Sydney, Sep 14: The Centre for Asia Pacific Aviation (CAPA) said today the air transport sector continues to grow - particularly in Asia -- five years after the attacks of September 11, an assault that had the seeming potential to undermine air travel.

''A simple reality is at play,'' said its executive chairman Peter Harbison. ''People still want and need to travel by air, a reality that will reach many more people in this region's emerging markets in the years to come as economies grow and incomes rise.'' Global demand including Asia was hit prior to September 11 as the US economy dipped after the dot-com bust. In this region, demand had already started to recover (to year-on-year levels) by early 2002 and had it not been for SARS, would have recovered to its strong growth bias by 2003.

The growth trend was finally re-established in 2004, although recent growth rates for the region's full service carriers are slowing while Chinese, Indian and low cost carriers (LCC) power on.

''LCCs have been the unexpected surprises for the Asia Pacific region, capturing growth and taking advantage of the opportunities afforded by increasing liberalisation,'' said Mr Harbison.

The latest data from OAG confirm the rise of the LCC phenomenon in Asia.

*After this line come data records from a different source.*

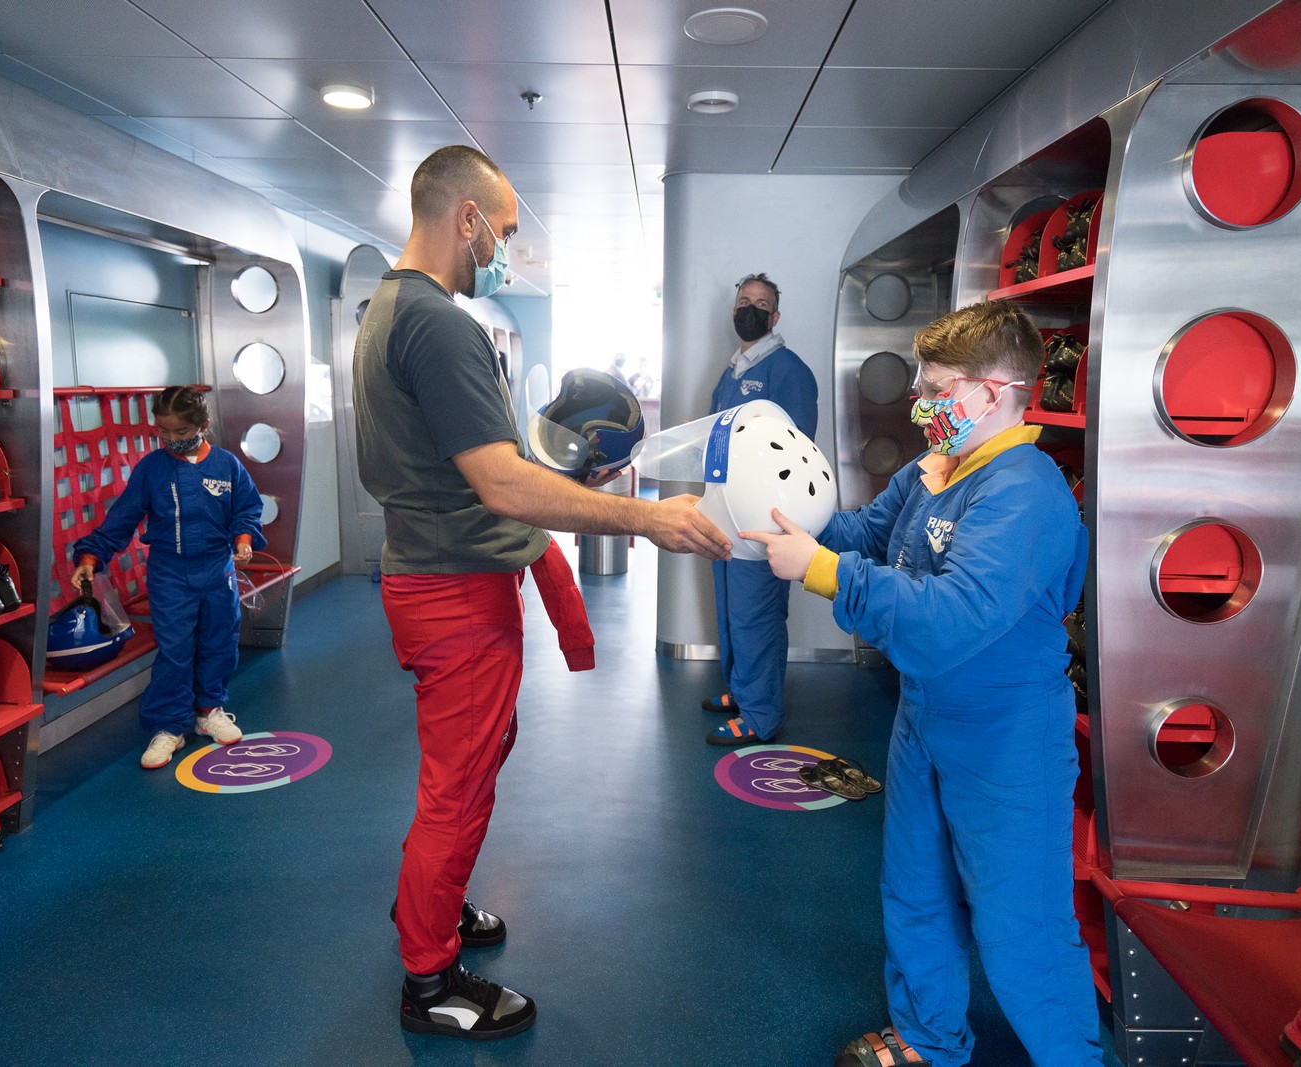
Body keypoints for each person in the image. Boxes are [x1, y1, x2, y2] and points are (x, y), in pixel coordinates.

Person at [353, 144, 731, 1042]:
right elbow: (505, 485)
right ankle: (428, 975)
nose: (505, 253)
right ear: (467, 216)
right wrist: (644, 519)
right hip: (454, 591)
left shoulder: (389, 307)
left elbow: (493, 459)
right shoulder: (437, 322)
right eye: (505, 232)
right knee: (457, 786)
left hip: (432, 572)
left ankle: (434, 912)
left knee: (470, 768)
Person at [742, 300, 1103, 1067]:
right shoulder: (937, 467)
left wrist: (817, 569)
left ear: (993, 391)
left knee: (1021, 929)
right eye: (921, 383)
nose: (921, 401)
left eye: (937, 387)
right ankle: (927, 1038)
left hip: (1006, 737)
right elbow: (865, 533)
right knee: (915, 890)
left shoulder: (1026, 491)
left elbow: (952, 615)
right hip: (925, 716)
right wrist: (787, 522)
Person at [70, 386, 265, 770]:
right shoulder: (152, 469)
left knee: (219, 642)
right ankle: (169, 726)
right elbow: (122, 518)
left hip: (217, 570)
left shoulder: (226, 466)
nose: (171, 439)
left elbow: (247, 509)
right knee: (175, 651)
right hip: (170, 573)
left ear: (203, 425)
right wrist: (91, 556)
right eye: (163, 432)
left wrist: (243, 538)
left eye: (180, 432)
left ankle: (209, 709)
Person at [702, 272, 818, 746]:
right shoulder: (732, 372)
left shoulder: (788, 371)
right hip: (725, 513)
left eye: (761, 303)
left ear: (775, 316)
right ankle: (741, 690)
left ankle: (760, 714)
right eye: (743, 301)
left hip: (760, 519)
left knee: (758, 614)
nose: (749, 309)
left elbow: (797, 451)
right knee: (732, 611)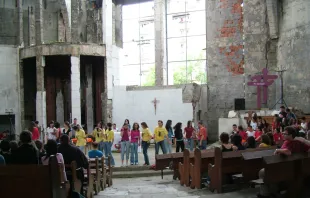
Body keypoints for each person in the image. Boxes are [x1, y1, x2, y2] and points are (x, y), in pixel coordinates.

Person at [257, 126, 310, 198]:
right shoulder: (299, 142)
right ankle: (272, 191)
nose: (283, 135)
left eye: (285, 134)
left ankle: (266, 193)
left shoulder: (288, 142)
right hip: (297, 168)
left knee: (263, 172)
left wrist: (278, 150)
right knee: (268, 172)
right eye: (283, 133)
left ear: (291, 135)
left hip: (285, 169)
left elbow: (288, 152)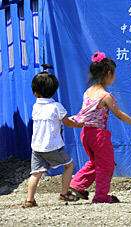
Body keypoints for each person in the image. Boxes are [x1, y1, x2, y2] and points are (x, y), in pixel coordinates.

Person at [70, 52, 131, 203]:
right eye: (114, 73)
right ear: (108, 73)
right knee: (106, 165)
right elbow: (119, 114)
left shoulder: (88, 91)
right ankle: (101, 196)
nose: (115, 77)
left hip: (86, 134)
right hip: (99, 135)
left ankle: (77, 185)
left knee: (95, 162)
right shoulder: (106, 96)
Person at [22, 69, 83, 208]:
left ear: (35, 92)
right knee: (69, 166)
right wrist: (79, 124)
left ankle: (29, 200)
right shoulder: (56, 106)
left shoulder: (35, 106)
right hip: (52, 146)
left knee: (36, 173)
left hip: (36, 147)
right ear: (54, 90)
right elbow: (67, 122)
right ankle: (64, 193)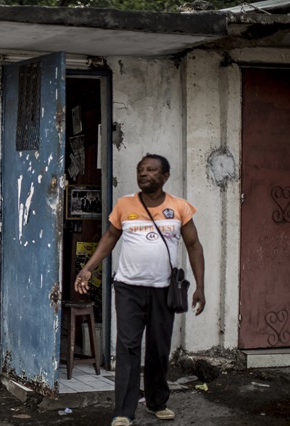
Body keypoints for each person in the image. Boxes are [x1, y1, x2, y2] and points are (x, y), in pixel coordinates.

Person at [74, 154, 205, 426]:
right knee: (128, 347)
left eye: (151, 170)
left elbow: (194, 246)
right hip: (128, 288)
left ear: (165, 175)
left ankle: (157, 403)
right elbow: (110, 237)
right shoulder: (124, 204)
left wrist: (200, 287)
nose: (144, 173)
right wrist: (88, 268)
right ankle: (123, 411)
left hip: (163, 290)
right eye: (140, 169)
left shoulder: (179, 207)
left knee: (158, 348)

LCC capacity (seats) is set to rise 63 per cent year-on-year this month and LCCs will account for 10 per cent of total services in the region, up from six per cent in the same period last year and just one per cent in September 2001.


Most importantly though, they offer the opportunity for the full service carriers to profitably participate in the growth occurring at the bottom end of the market.

All Nippon Airways plan to establish up to two LCC subsidiaries next year to grow and defend its international and domestic markets.

ANA could join the ranks of full service carriers in this region with their own leisure-focussed low cost units.

These already include Thai Airways, Air India, Qantas, Air New Zealand and Singapore Airlines. ''And these LCC subsidiaries are also riding on the wave of progressive liberalisation,'' the CAPA said.

Malaysia and Singapore last week confirmed they are working towards the long-overdue liberalisation of their bilateral air services agreement which dates back to the early 1980s, citing mutual benefits of such a development.

Kuala Lumpur-Singapore, a cash-cow for Malaysia Airlines and Singapore Airlines, is in the sights of Tiger Airways, AirAsia and Jetstar Asia (two of which are subsidiaries of full service carriers) -- and all promise to offer significantly lower fares which would stimulate new levels of growth. The opening up of this route would again demonstrate the role of LCCs as agents of change in this region.

''But all of this recent expansion occurred during a period of globally strong economic conditions. The last major global downturn was triggered by a downturn in the US economy. A slowdown led by the United States remains the greatest threat to growth going forward,'' said Mr Harbison.